- Ants live in highly regulated hierarchical societies, with each ant playing a designated role.
- Although most live as sterile workers, the death or removal of a queen can spur workers to change their behavior and physiology to become reproductive “gamergate” ants.
- A recent study shows that the molecular mechanisms behind this shift revolve around the regulation of a single protein, a finding which has broad implications for studying behavioral changes in other animals, including humans.
All of us constantly modify our behavior to be appropriate for whatever situation we are in. You would not act the same way at a party as you would a funeral, first date, or job interview. This ability to be flexible with our behavior in response to social cues has a scientific name: behavioral plasticity. In fact, in most animals — particularly those that live in very social communities — the ability to modify behavior when facing social conflicts is crucial for survival.
One of the most studied hierarchical communities in nature is the ant species Harpegnathos saltator. Different types of Harpegnathos ants play certain roles to support the continual reproduction and success of their colony, which revolves around the queen ant. While the majority of ants are sterile workers, much fewer are reproductive females, called gamergates, that can lay eggs.
However, these roles are not fixed: Depending on the outcome of certain social conflicts, an ant can switch between worker and gamergate states. This ability makes the Harpegnathos saltator an excellent model to study how social interactions and conflicts mediate an ant’s molecular makeup.
Hormones interact with Kr-h1 protein to determine social behavior
When a queen dies, there is a sudden need for a reproductive female in the colony. The ants duel for this right, and the remaining individuals soon swap out their worker status to become reproductive gamergates. Unlike workers, gamergates do not forage for food, but rather lay eggs and exhibit aggressive behavior toward workers. Although researchers know that this behavioral transition comes with a reconfiguration of both gene expression and hormone levels, the exact mechanism for these changes was previously unknown.
In a paper published in the journal Cell, researchers reported that a single protein, Kr-h1 (Krüppel homolog 1), is manipulated by hormones found in workers and gamergates. Based on the hormone levels, which differ between the caste systems, the protein acts on the genome of the ants’ neurons to suppress or activate genes related to social behavior.

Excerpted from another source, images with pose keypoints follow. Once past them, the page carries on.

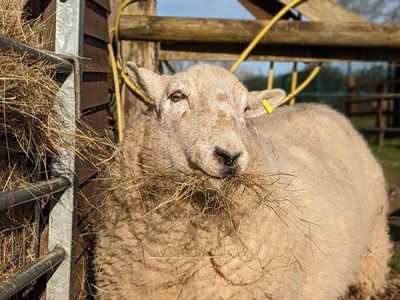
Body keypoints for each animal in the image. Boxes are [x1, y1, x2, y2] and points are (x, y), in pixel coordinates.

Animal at [96, 62, 390, 298]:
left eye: (246, 108)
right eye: (176, 96)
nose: (229, 156)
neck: (175, 252)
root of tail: (324, 107)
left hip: (371, 257)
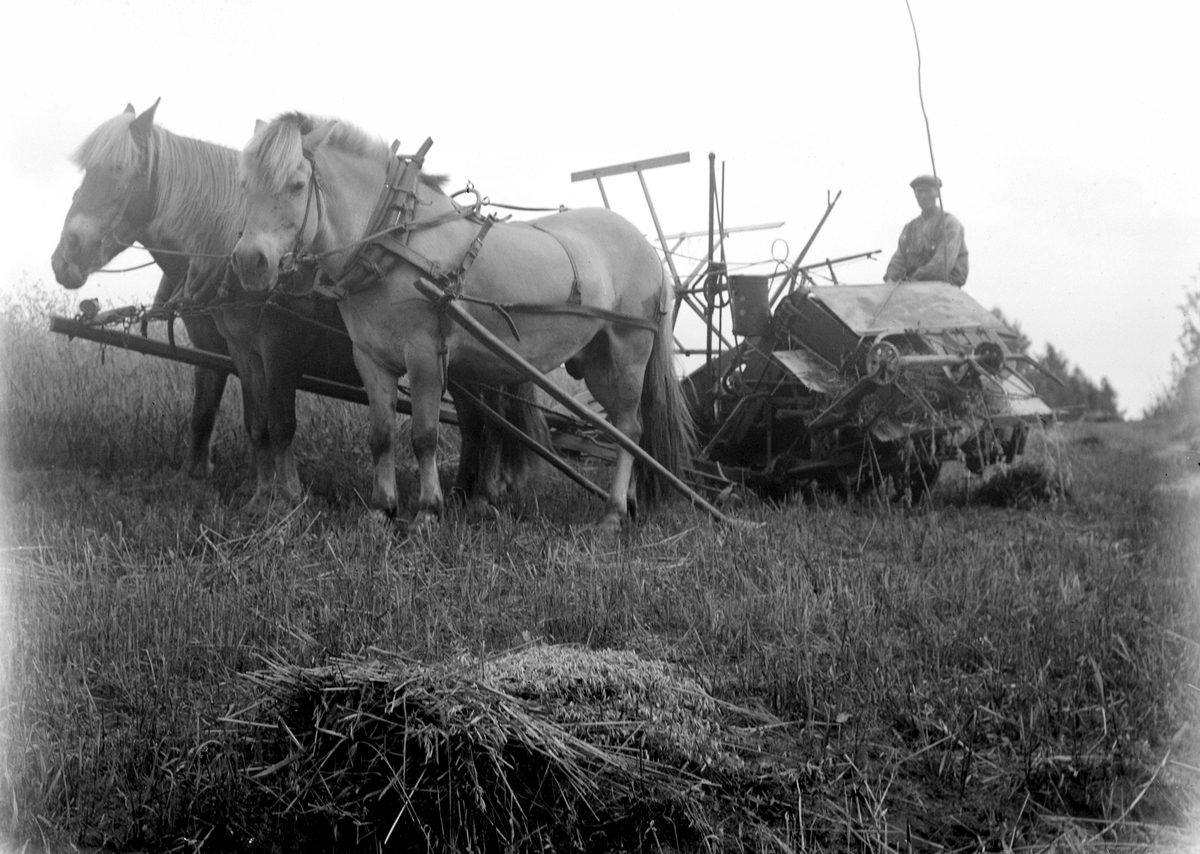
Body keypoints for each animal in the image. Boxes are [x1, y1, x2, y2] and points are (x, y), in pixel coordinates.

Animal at [230, 111, 696, 527]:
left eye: (296, 185)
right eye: (245, 185)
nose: (250, 262)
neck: (395, 239)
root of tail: (646, 245)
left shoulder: (423, 354)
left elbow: (423, 435)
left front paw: (427, 511)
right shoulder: (370, 357)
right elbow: (381, 434)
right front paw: (381, 508)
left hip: (630, 348)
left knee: (630, 429)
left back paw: (613, 514)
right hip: (598, 360)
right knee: (621, 428)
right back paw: (628, 503)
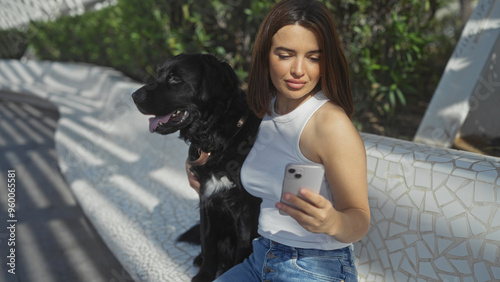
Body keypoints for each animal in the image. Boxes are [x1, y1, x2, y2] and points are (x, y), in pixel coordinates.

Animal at [131, 54, 262, 280]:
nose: (134, 95)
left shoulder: (247, 210)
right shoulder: (206, 199)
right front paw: (204, 275)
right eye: (159, 74)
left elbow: (242, 251)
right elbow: (208, 244)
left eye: (175, 79)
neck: (219, 140)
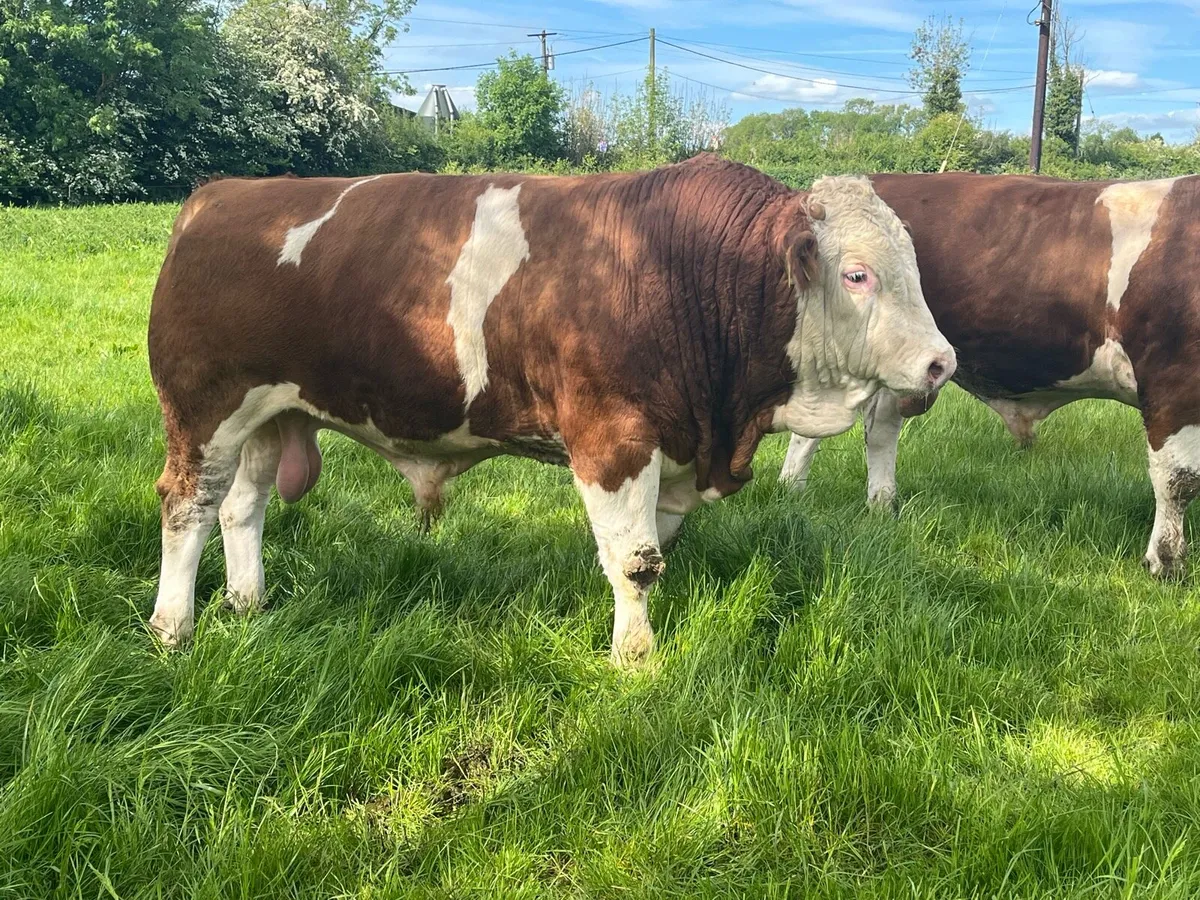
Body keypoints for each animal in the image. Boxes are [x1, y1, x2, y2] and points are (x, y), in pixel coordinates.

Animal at [146, 156, 955, 666]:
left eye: (915, 266)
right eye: (858, 275)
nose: (941, 362)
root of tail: (215, 197)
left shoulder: (676, 449)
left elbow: (656, 548)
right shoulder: (612, 439)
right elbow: (635, 563)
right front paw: (635, 658)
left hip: (270, 417)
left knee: (240, 507)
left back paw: (246, 602)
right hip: (203, 411)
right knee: (187, 507)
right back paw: (173, 626)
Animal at [781, 172, 1200, 578]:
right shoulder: (1174, 384)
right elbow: (1177, 480)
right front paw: (1166, 563)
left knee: (880, 429)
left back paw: (882, 505)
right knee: (812, 429)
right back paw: (791, 492)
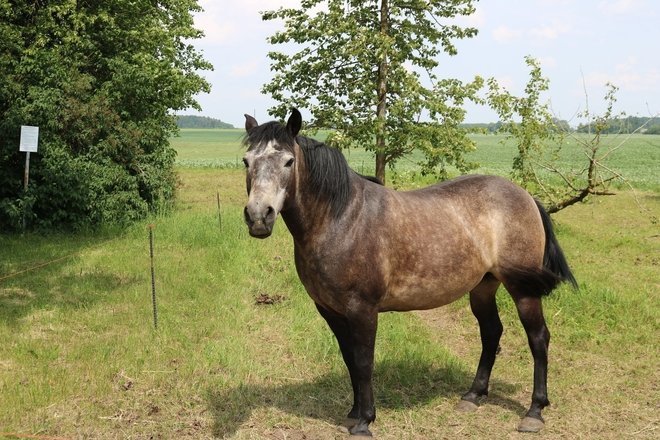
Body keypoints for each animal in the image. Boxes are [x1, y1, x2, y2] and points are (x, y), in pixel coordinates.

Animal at [242, 108, 576, 434]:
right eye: (246, 161)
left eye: (289, 161)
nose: (259, 216)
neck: (341, 219)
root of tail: (527, 196)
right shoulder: (330, 310)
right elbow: (349, 359)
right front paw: (353, 413)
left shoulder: (362, 309)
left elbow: (363, 361)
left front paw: (365, 421)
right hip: (483, 286)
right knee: (491, 332)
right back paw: (473, 395)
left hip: (523, 290)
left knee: (538, 338)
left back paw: (534, 412)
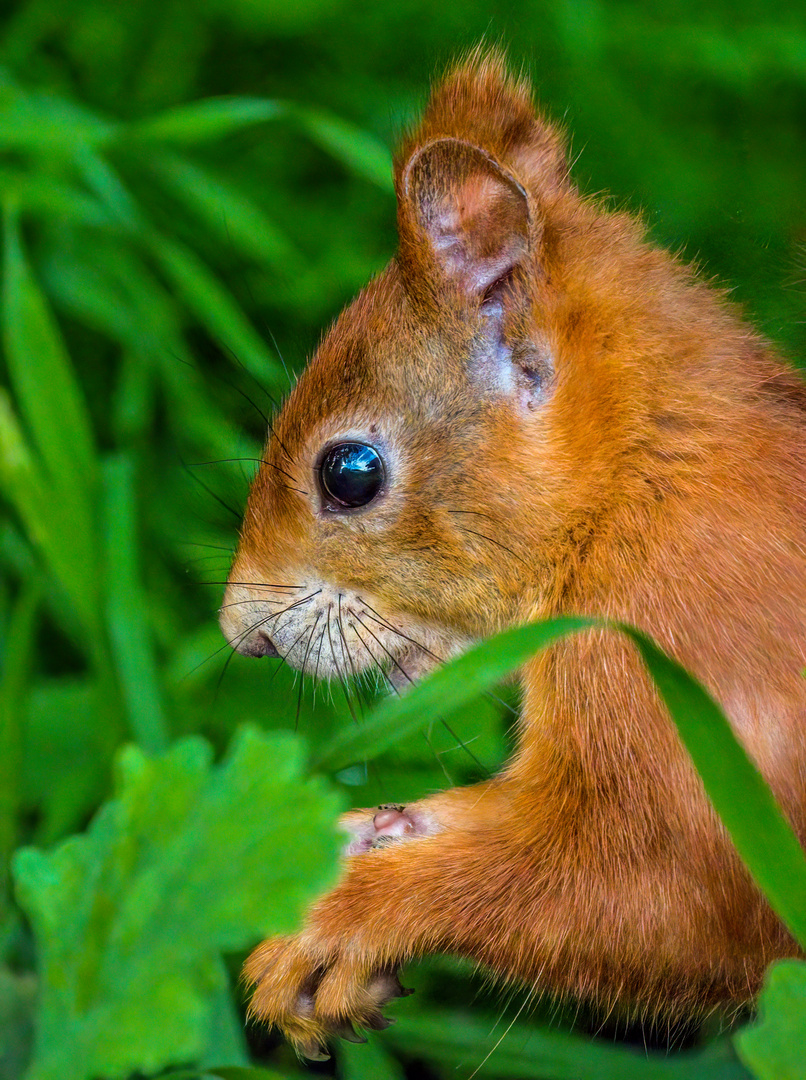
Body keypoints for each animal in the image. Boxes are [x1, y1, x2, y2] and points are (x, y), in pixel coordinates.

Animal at [218, 48, 803, 1054]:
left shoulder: (684, 687)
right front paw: (362, 833)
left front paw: (342, 921)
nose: (237, 632)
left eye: (350, 472)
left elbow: (660, 897)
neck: (636, 492)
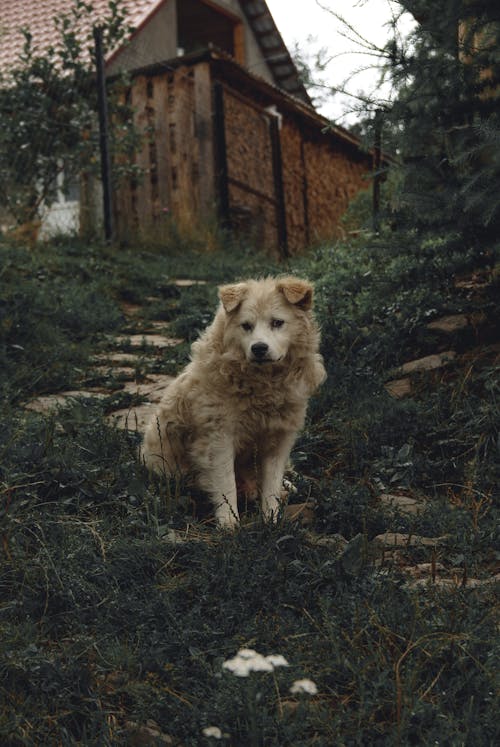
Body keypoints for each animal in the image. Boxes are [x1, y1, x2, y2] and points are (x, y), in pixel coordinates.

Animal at [143, 278, 326, 528]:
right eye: (246, 326)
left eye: (277, 323)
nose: (259, 348)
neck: (262, 384)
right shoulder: (219, 438)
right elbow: (226, 484)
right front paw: (229, 523)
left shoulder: (279, 438)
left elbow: (271, 484)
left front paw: (271, 519)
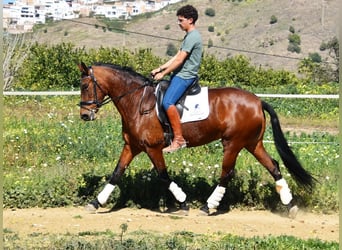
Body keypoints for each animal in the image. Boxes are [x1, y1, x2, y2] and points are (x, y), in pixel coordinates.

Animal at [78, 61, 316, 218]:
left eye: (85, 86)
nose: (84, 115)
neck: (136, 102)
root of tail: (257, 101)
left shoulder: (153, 148)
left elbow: (163, 176)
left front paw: (183, 203)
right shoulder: (132, 146)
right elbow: (116, 173)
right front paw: (95, 202)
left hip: (233, 143)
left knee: (226, 173)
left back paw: (208, 206)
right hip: (252, 143)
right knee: (273, 166)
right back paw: (290, 205)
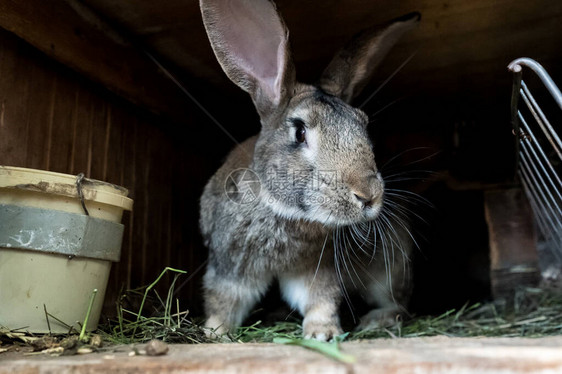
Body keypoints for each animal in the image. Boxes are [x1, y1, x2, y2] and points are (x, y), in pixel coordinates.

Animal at [199, 0, 418, 340]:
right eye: (300, 132)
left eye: (364, 126)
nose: (369, 196)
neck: (280, 209)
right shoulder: (229, 267)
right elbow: (223, 301)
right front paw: (214, 333)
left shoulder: (316, 269)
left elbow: (320, 298)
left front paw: (323, 333)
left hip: (390, 268)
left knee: (397, 303)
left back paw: (375, 320)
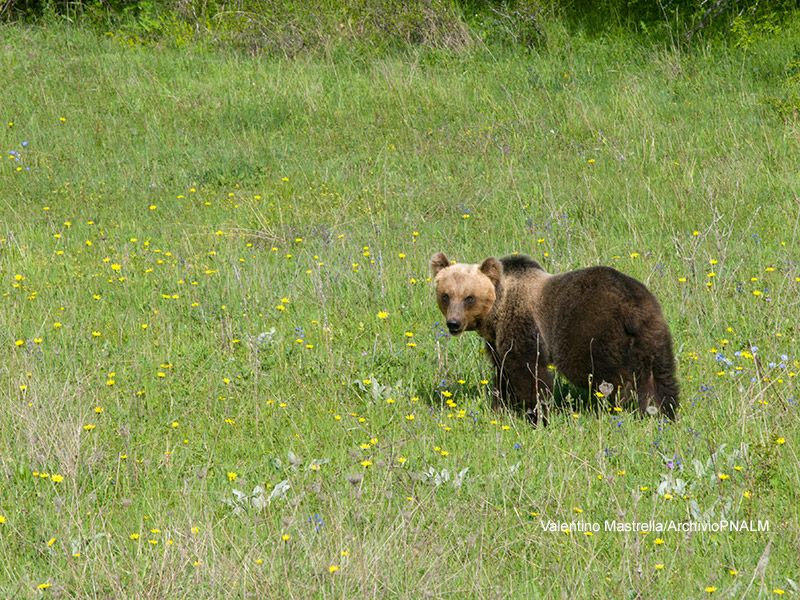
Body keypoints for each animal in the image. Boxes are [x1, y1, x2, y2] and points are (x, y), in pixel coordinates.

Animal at [434, 251, 680, 424]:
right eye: (446, 295)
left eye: (469, 297)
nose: (453, 323)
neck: (497, 311)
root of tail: (632, 308)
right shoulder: (496, 342)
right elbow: (502, 373)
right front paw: (500, 407)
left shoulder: (523, 326)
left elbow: (528, 371)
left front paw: (537, 414)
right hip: (652, 331)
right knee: (660, 375)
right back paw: (663, 411)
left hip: (589, 331)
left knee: (604, 373)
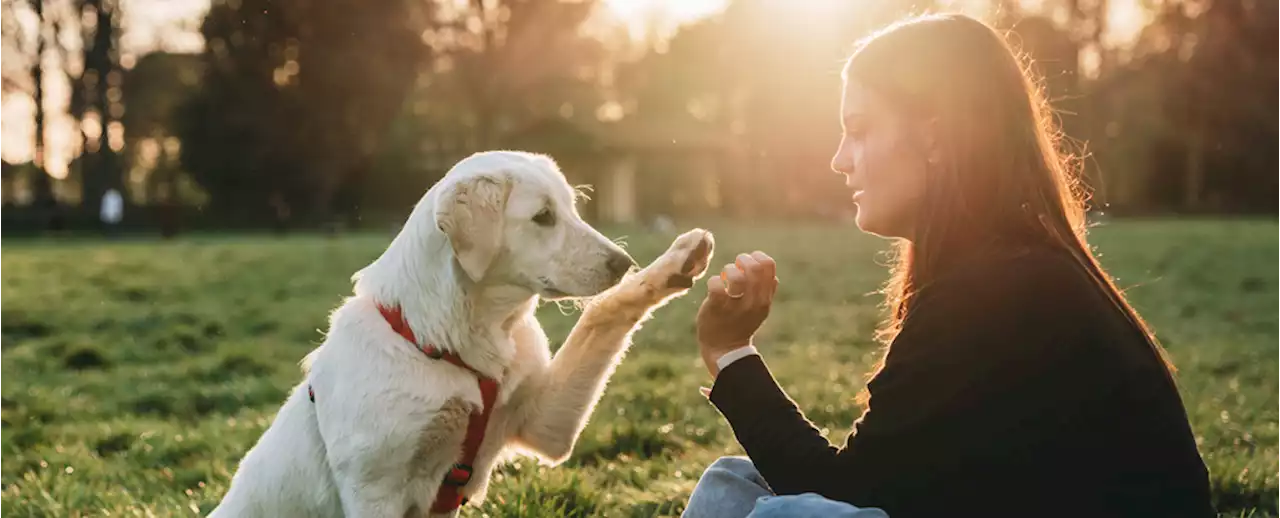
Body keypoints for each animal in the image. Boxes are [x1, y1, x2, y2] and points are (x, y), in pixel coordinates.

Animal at [208, 150, 711, 516]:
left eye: (570, 209)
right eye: (543, 216)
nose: (621, 262)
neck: (453, 345)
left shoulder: (544, 423)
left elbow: (603, 313)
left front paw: (671, 265)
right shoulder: (374, 490)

The researchers, a team made up of scientists from the University of Pennsylvania and the University of Freiburg, Germany, used a combination of in vivo and in vitro techniques to investigate the actual mechanism that links hormone changes to behavioral changes. The team observed worker and gamergate ants in an artificial lab setting and instigated dueling matches. They also isolated and cultured ant neurons of the two different castes and artificially manipulated hormone levels, while mapping the activity of Kr-h1 and other genes.
The researchers showed that two hormones were signaling the brains of each ant to behave in the “correct” way. While worker ants had much higher levels of juvenile hormones that stimulate foraging and worker behavior, gamergates had much higher levels of ecdysteroids, which stimulate reproductive behavior. This hormone profile wasn’t surprising; it has been described in other social insects. But what the researchers did not expect was that both hormones acted on the same protein, Kr-h1, to directly affect the gene expression of the neurons.
The findings showed that, when stimulated by ecdysteriods, Kr-h1 maintains the gamergate identity by repressing genes associated with worker behavior. However, when activated by high levels of the juvenile hormones found in workers, Kr-h1 does the opposite and downregulates gamergate genes.
This discovery implies that, in a single ant brain, there exists a genetic map for two totally different roles that are both vital for colony success. This result — that each ant had both roles in its genetic makeup yet played out one or the other based on the activity of Kr-h1 — surprised the researchers, who were expecting the caste roles to be assigned to multiple different factors regulated by many proteins.
Instead, the situation was far simpler: It is the expression of Kr-h1, mediated by hormones, which keeps the ants behaving as they should, based on their caste role, for the long-term survival of the colony.
Implications for other social creatures
The finding that a single protein has an important dual function has already inspired the researchers to begin thinking of exploring how the protein, and others like it, are regulated. It is also unlikely that such a protein only exists in ants. The authors noted that future research should focus on understanding the extent to which these mechanisms between hormones and Kr-h1 affect social behavior in other animals.
In fact, this study has implications that go far beyond insects. It is plausible that there are similar proteins to Kr-h1 in the human brain, which, when acted upon by hormones or other regulators, can turn our genes “on” or “off” in specific ways. Discovering such a protein and understanding how it is activated could help us restore behavioral plasticity to aging brains.